(Collected data)
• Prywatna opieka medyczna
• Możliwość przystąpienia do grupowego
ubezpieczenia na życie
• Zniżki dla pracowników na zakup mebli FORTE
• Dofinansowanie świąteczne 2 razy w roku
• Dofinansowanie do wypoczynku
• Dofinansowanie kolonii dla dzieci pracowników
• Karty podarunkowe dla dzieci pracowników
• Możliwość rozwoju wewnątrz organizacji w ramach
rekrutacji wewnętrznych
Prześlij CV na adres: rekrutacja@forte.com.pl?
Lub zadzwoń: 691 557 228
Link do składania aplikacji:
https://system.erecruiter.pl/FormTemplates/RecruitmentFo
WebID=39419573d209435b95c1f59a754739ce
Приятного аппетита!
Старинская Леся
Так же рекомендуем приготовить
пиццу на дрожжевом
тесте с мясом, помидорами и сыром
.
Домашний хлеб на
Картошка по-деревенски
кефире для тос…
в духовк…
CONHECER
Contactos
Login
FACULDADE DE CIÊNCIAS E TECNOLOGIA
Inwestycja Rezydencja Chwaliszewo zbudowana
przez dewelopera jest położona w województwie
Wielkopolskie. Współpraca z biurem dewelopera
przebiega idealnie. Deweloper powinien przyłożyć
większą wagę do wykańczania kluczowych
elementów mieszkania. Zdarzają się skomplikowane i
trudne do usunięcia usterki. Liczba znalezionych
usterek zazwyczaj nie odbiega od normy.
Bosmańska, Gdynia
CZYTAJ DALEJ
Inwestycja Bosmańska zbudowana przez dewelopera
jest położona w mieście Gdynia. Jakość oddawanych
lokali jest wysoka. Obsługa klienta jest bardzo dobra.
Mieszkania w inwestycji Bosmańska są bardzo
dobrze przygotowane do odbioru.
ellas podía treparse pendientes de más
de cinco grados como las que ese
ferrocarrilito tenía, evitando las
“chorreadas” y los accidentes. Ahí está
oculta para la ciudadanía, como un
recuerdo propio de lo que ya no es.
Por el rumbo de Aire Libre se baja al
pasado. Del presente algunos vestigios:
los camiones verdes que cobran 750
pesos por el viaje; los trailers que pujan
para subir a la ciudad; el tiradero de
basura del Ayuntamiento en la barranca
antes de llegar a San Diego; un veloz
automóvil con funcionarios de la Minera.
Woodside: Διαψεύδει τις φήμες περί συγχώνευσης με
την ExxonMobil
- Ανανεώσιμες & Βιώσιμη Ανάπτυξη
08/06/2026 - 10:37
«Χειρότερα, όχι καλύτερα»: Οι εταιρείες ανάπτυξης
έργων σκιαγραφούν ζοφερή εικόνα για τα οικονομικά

Exercise instructions: Reproduce the entries above, replacing every "Dofinansowanie" with "Dopłata" and keeping everything else unchanged.

Answer space:
• Prywatna opieka medyczna
• Możliwość przystąpienia do grupowego
ubezpieczenia na życie
• Zniżki dla pracowników na zakup mebli FORTE
• Dopłata świąteczne 2 razy w roku
• Dopłata do wypoczynku
• Dopłata kolonii dla dzieci pracowników
• Karty podarunkowe dla dzieci pracowników
• Możliwość rozwoju wewnątrz organizacji w ramach
rekrutacji wewnętrznych
Prześlij CV na adres: rekrutacja@forte.com.pl?
Lub zadzwoń: 691 557 228
Link do składania aplikacji:
https://system.erecruiter.pl/FormTemplates/RecruitmentFo
WebID=39419573d209435b95c1f59a754739ce
Приятного аппетита!
Старинская Леся
Так же рекомендуем приготовить
пиццу на дрожжевом
тесте с мясом, помидорами и сыром
.
Домашний хлеб на
Картошка по-деревенски
кефире для тос…
в духовк…
CONHECER
Contactos
Login
FACULDADE DE CIÊNCIAS E TECNOLOGIA
Inwestycja Rezydencja Chwaliszewo zbudowana
przez dewelopera jest położona w województwie
Wielkopolskie. Współpraca z biurem dewelopera
przebiega idealnie. Deweloper powinien przyłożyć
większą wagę do wykańczania kluczowych
elementów mieszkania. Zdarzają się skomplikowane i
trudne do usunięcia usterki. Liczba znalezionych
usterek zazwyczaj nie odbiega od normy.
Bosmańska, Gdynia
CZYTAJ DALEJ
Inwestycja Bosmańska zbudowana przez dewelopera
jest położona w mieście Gdynia. Jakość oddawanych
lokali jest wysoka. Obsługa klienta jest bardzo dobra.
Mieszkania w inwestycji Bosmańska są bardzo
dobrze przygotowane do odbioru.
ellas podía treparse pendientes de más
de cinco grados como las que ese
ferrocarrilito tenía, evitando las
“chorreadas” y los accidentes. Ahí está
oculta para la ciudadanía, como un
recuerdo propio de lo que ya no es.
Por el rumbo de Aire Libre se baja al
pasado. Del presente algunos vestigios:
los camiones verdes que cobran 750
pesos por el viaje; los trailers que pujan
para subir a la ciudad; el tiradero de
basura del Ayuntamiento en la barranca
antes de llegar a San Diego; un veloz
automóvil con funcionarios de la Minera.
Woodside: Διαψεύδει τις φήμες περί συγχώνευσης με
την ExxonMobil
- Ανανεώσιμες & Βιώσιμη Ανάπτυξη
08/06/2026 - 10:37
«Χειρότερα, όχι καλύτερα»: Οι εταιρείες ανάπτυξης
έργων σκιαγραφούν ζοφερή εικόνα για τα οικονομικά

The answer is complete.